- Problem
Return every line in the data below that contains the word "freno". Letter case counts.

- Input for this task
--- START ---
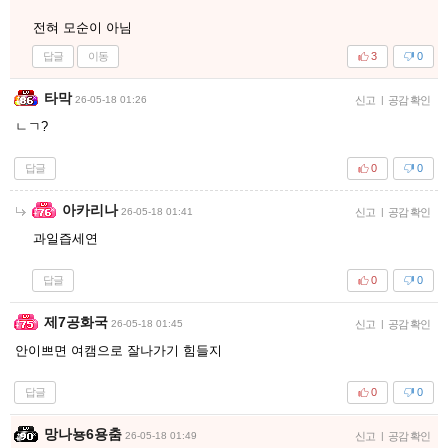
전혀 모순이 아님
답글
이동
3
0
타막
26-05-18 01:26
신고
|
공감 확인
ㄴㄱ?
답글
0
0
아카리나
26-05-18 01:41
신고
|
공감 확인
과일즙세연
답글
0
0
제7공화국
26-05-18 01:45
신고
|
공감 확인
안이쁘면 여캠으로 잘나가기 힘들지
답글
0
0
망나뇽6용춤
26-05-18 01:49
신고
|
공감 확인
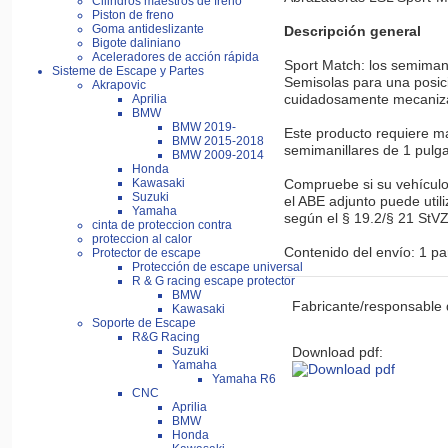
Cilindros maestros de freno
Piston de freno
Goma antideslizante
Descripción general
Bigote daliniano
Aceleradores de acción rápida
Sport Match: los semimani
Sisteme de Escape y Partes
Semisolas para una posici
Akrapovic
cuidadosamente mecanizad
Aprilia
BMW
BMW 2019-
Este producto requiere ma
BMW 2015-2018
semimanillares de 1 pulg
BMW 2009-2014
Honda
Compruebe si su vehículo 
Kawasaki
Suzuki
el ABE adjunto puede util
Yamaha
según el § 19.2/§ 21 StVZ
cinta de proteccion contra
proteccion al calor
Contenido del envío: 1 pa
Protector de escape
Protección de escape universal
R & G racing escape protector
BMW
Fabricante/responsable 
Kawasaki
Soporte de Escape
R&G Racing
Suzuki
Download pdf:
Yamaha
Yamaha R6
CNC
Aprilia
BMW
Honda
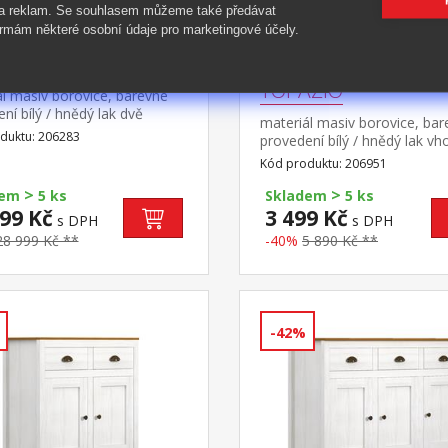
 a reklam. Se souhlasem můžeme také předávat
rmám některé osobní údaje pro marketingové účely.
ň 4dveřová TOPAZIO
Nástavec 2dveřový
TOPAZIO
l masiv borovice, barevné
ní bílý / hnědý lak dvě
materiál masiv borovice, ba
y s kovovými úchytkami a
duktu: 206283
provedení bílý / hnědý lak v
 v levé části 3 police, v pravé
doplněk ke skříni TOPAZIO 
Kód produktu: 206951
 police a kovová šatní
odný doplněk nástavec
>
>
dem
5 ks
Skladem
5 ks
IO 206953
99 Kč
3 499 Kč
s DPH
s DPH
28 999 Kč **
-40%
5 890 Kč **
-42%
--- END ---
- Solved exercise
Cilindros maestros de freno
Piston de freno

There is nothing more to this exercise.